Bambara go even wider screen on their most illuminating track, “Birds”. Gauzy guitars and dabbling rhythms ring throughout, creating a feeling of both urgency and jittery optimism. There is also a yearning, which pierces through Bateh’s voice. His story, meanwhile, is a combination of Quentin Tarantino and Hunter S. Thompson, as the protagonist teeters on the edges of death. He, however, is not the only one in danger.
“You and Nick were scared, yelling where to go.
But the Firebird was skidding all over the road.
I said, ‘Damn thing’s dancing on its own.
We make it or we don’t.’
Passed out on the train.
I woke up to find the sun blinding.
You were still sound asleep,
So I closed my eyes.”
The day after these incidents is visited on “Point and Shoot”. The trio slow the tempo while intensifying the doom and gloom. Patiently the superb bass throbs in the background while the glistening, searing guitar strikes on occasion like thunder during a storm. The approach mimics the pounding and fireworks igniting inside the man’s mind. All he knows is that Nick is now just a memory, as is his Florida pal Knox. Somehow, he lives but barely. Everything is a fog, and he keeps company with “Junkie Lady MacBeth“ and shares “a bed with a trashcan”.
Eventually, his life starts “Feelin’ Like a Funeral”, on which Bambara channel Iceage to deliver a surprisingly mesmerizing and rocking number that at times reaches anthemic levels. Bateh’s storytelling, likewise, reaches grand heights, as he describes how the protagonist is saved by the woman he has been endlessly searching for. She finds him him lying in pool of blood and overdosed on drugs. While he has a reason to live, he knows his days are numbered.
“At home, you put on the nightgown
And I ran my finger over moth holes I found,
Tracing constellations in a warm cotton sky.
You touched my wrist in a patch of light, and said,
‘When you’re asleep, sometimes I check your pulse.;
And I said, ‘There’s no need cause, baby, everyday I’m feeling like a funeral.’”
Fast forward several years later, and he is still alive.

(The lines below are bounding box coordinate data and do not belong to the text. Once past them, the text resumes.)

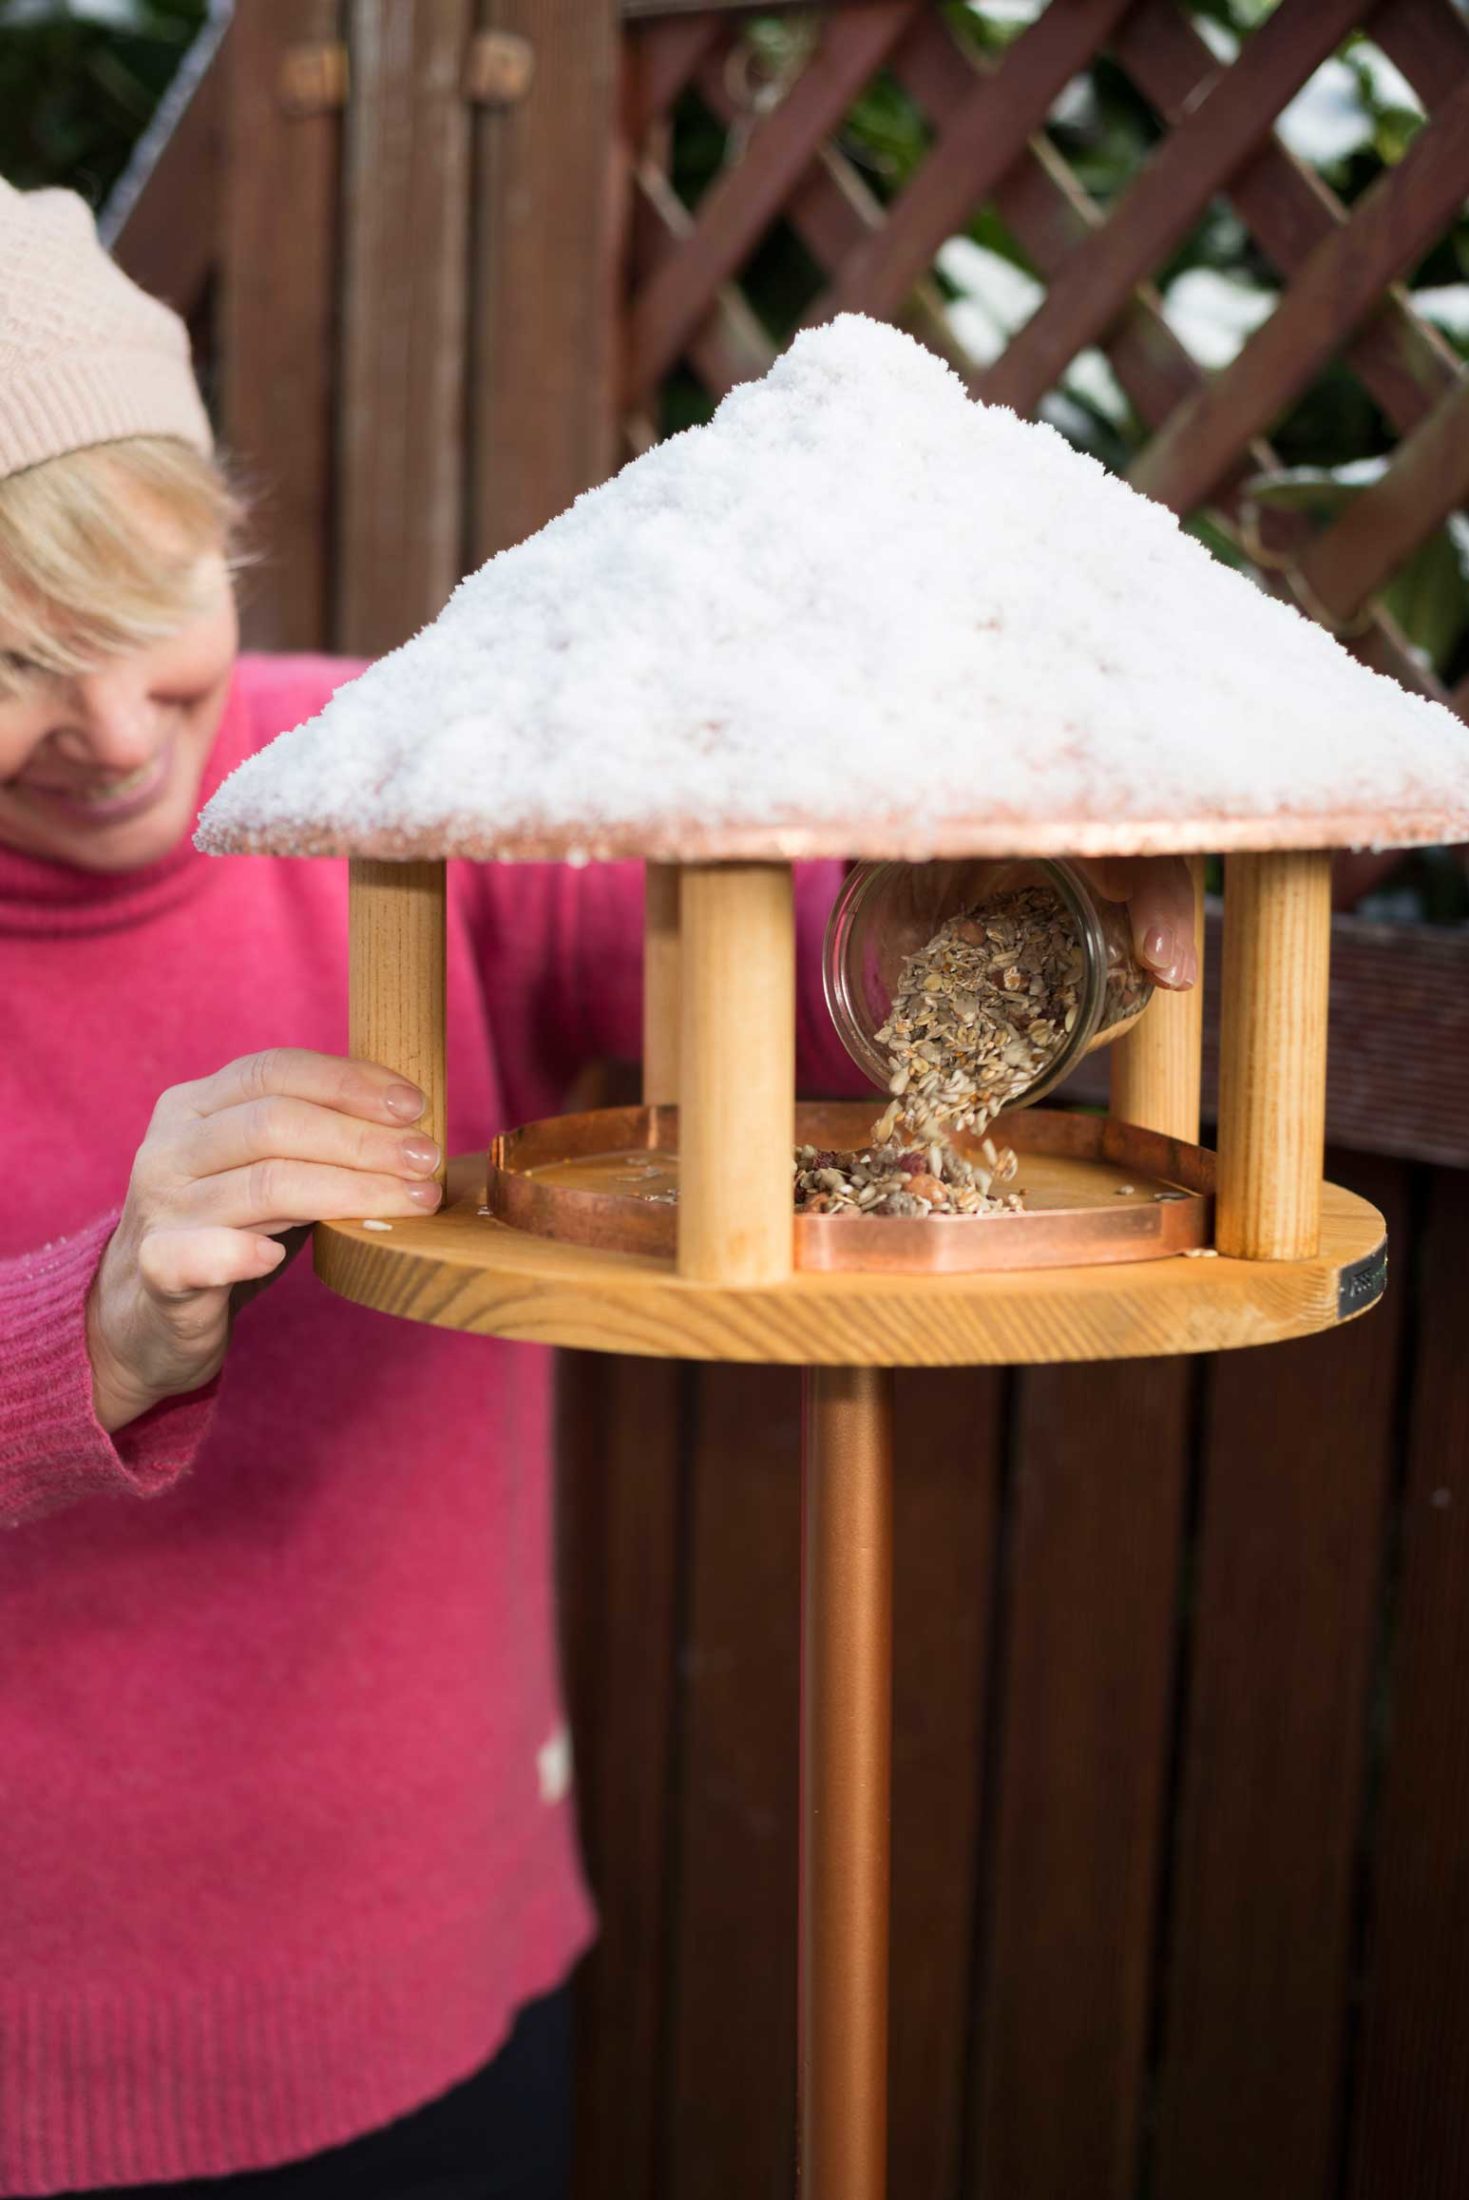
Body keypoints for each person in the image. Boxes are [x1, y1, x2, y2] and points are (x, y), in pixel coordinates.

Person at [0, 180, 1195, 2200]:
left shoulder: (397, 771)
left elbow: (775, 970)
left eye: (156, 625)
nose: (115, 732)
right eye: (11, 667)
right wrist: (90, 1322)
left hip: (441, 1967)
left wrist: (1008, 908)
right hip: (52, 2038)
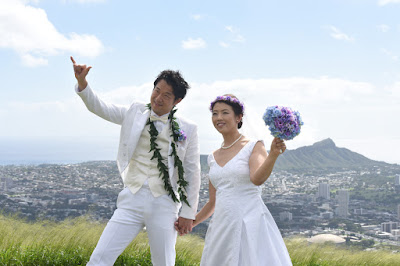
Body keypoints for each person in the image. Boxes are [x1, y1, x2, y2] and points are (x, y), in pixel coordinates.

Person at [70, 57, 201, 266]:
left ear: (177, 101)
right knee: (99, 259)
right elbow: (101, 107)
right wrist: (83, 83)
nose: (158, 98)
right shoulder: (134, 111)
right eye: (156, 90)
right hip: (131, 198)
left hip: (165, 204)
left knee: (164, 263)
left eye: (166, 95)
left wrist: (188, 213)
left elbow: (192, 173)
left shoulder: (189, 128)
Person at [177, 94, 292, 265]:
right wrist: (192, 222)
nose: (218, 118)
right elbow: (213, 202)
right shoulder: (212, 157)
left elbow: (257, 179)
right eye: (214, 113)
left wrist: (273, 154)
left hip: (250, 221)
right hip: (222, 225)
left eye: (225, 113)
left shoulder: (254, 145)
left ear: (239, 118)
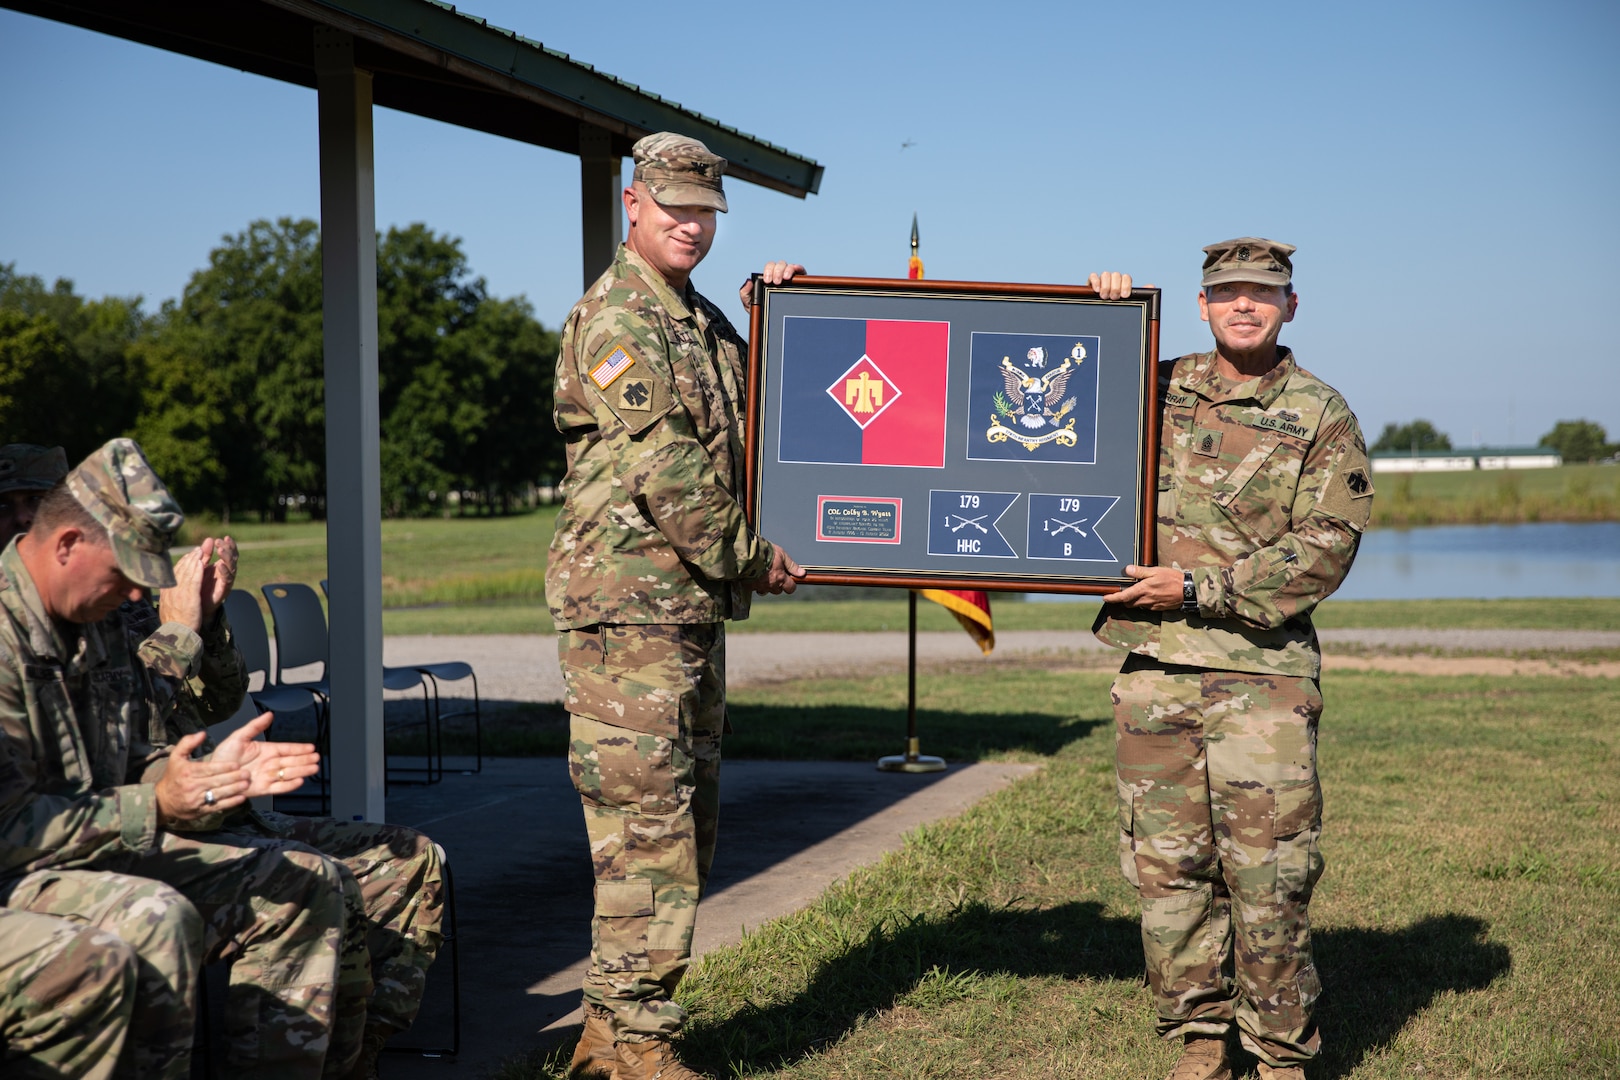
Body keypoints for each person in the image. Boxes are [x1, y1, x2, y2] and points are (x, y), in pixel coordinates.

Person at [546, 131, 805, 1080]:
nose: (692, 225)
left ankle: (611, 1038)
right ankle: (643, 1047)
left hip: (678, 612)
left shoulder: (694, 319)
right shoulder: (619, 319)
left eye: (706, 211)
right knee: (648, 835)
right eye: (675, 207)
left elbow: (765, 414)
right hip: (628, 619)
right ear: (634, 202)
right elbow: (669, 469)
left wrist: (781, 308)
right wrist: (752, 559)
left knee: (674, 831)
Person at [1089, 240, 1373, 1080]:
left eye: (1262, 293)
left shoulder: (1323, 415)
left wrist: (1194, 590)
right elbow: (1060, 417)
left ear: (1292, 306)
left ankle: (1283, 1052)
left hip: (1264, 675)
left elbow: (1327, 548)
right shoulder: (1156, 384)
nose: (1243, 305)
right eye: (1226, 293)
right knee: (1167, 868)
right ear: (1202, 304)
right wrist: (1098, 320)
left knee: (1270, 872)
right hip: (1154, 670)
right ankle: (1201, 1034)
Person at [0, 438, 353, 1079]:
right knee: (156, 919)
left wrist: (206, 780)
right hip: (20, 871)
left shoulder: (94, 620)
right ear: (67, 544)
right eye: (125, 575)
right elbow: (9, 826)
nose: (138, 596)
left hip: (92, 850)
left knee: (301, 882)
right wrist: (158, 802)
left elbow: (133, 751)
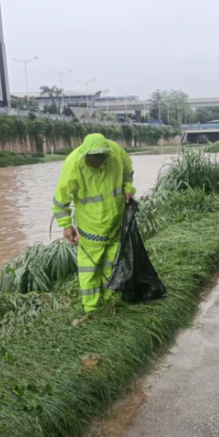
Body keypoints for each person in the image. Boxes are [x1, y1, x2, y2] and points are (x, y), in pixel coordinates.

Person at [52, 133, 136, 313]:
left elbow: (128, 171)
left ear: (107, 154)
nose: (97, 164)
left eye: (100, 160)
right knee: (89, 270)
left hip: (115, 225)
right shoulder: (73, 164)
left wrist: (128, 188)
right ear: (85, 155)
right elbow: (61, 200)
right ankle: (91, 307)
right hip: (91, 229)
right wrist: (66, 225)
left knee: (110, 264)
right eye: (92, 161)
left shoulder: (116, 152)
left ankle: (108, 300)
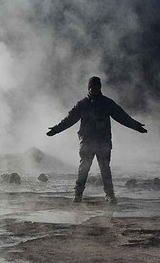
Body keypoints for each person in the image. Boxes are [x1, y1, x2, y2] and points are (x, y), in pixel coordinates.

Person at [47, 76, 147, 204]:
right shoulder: (82, 104)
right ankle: (78, 195)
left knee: (105, 169)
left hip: (103, 141)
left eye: (96, 86)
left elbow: (122, 117)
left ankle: (110, 195)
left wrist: (136, 126)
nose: (93, 88)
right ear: (88, 87)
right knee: (84, 169)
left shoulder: (107, 103)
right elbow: (69, 120)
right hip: (87, 142)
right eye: (91, 86)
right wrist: (56, 129)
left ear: (100, 87)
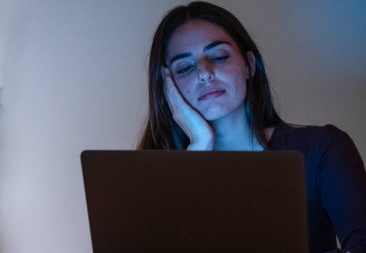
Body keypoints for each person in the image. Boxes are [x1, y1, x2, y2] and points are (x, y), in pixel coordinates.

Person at [137, 1, 366, 252]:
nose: (204, 72)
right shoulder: (155, 184)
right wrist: (198, 151)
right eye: (185, 67)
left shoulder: (322, 150)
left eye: (219, 56)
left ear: (249, 65)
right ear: (168, 86)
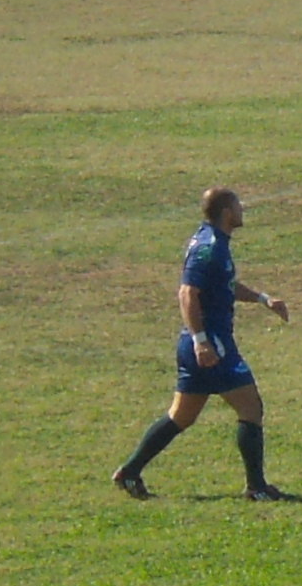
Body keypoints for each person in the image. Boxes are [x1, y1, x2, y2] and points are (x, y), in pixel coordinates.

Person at [114, 186, 289, 500]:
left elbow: (224, 284)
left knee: (181, 416)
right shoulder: (209, 247)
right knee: (250, 406)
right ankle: (257, 487)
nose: (242, 209)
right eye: (237, 205)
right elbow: (187, 293)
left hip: (202, 345)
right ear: (226, 212)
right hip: (212, 346)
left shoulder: (213, 242)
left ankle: (130, 472)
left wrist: (264, 299)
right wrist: (201, 341)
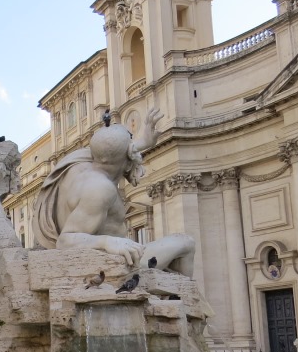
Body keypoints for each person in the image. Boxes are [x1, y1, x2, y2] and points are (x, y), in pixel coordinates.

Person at [33, 109, 196, 276]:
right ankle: (182, 292)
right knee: (186, 243)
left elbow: (110, 151)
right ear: (128, 160)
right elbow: (65, 241)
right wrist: (107, 242)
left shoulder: (80, 161)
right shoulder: (101, 189)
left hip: (117, 251)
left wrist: (144, 142)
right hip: (116, 259)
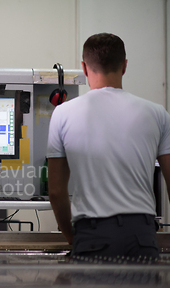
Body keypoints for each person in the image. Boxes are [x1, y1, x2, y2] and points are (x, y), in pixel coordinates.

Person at [47, 33, 170, 259]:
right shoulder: (157, 114)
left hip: (91, 234)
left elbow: (55, 191)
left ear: (84, 68)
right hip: (141, 236)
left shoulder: (62, 114)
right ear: (124, 66)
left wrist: (73, 238)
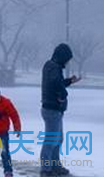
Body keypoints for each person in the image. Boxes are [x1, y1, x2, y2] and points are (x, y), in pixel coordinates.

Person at [40, 43, 81, 177]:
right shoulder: (53, 67)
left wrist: (69, 81)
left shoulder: (52, 67)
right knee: (51, 140)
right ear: (62, 56)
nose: (67, 62)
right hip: (52, 110)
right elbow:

Meanwhile, the angel that saved him has moved on, and their separation is told on the gloomy and melancholic “Little Wars”. The instrumentation is restrained, occasionally bursting through the dour mood to offer flashes of light within the darkness. This downtrodden atmosphere is how the man lives. He spends his days chasing after memories, including what she could look like. When he sees her happily married, he wallows again in despair. All he hopes for is for his days to end, but he won’t get off that easily.
“The King’s still on his knees
But, I wish he’d stand up,
Throw his arms around me
And say, ‘Don’t get confused,
Just do what you do.
This city could use
A good caveman like you.'”
With those words, Love on My Mind ends with a cliffhanger. Could this mean that Reid Bateh (vocals, guitar), Blaze Bateh (drums), and William Brookshire (bass) have part three ready or in development? Even if they do not, Bambara have once again delivered a concept album like no other. For that matter, they have delivered a piece of art – film, television, music, literature – like no other. And it’s simply exceptiona.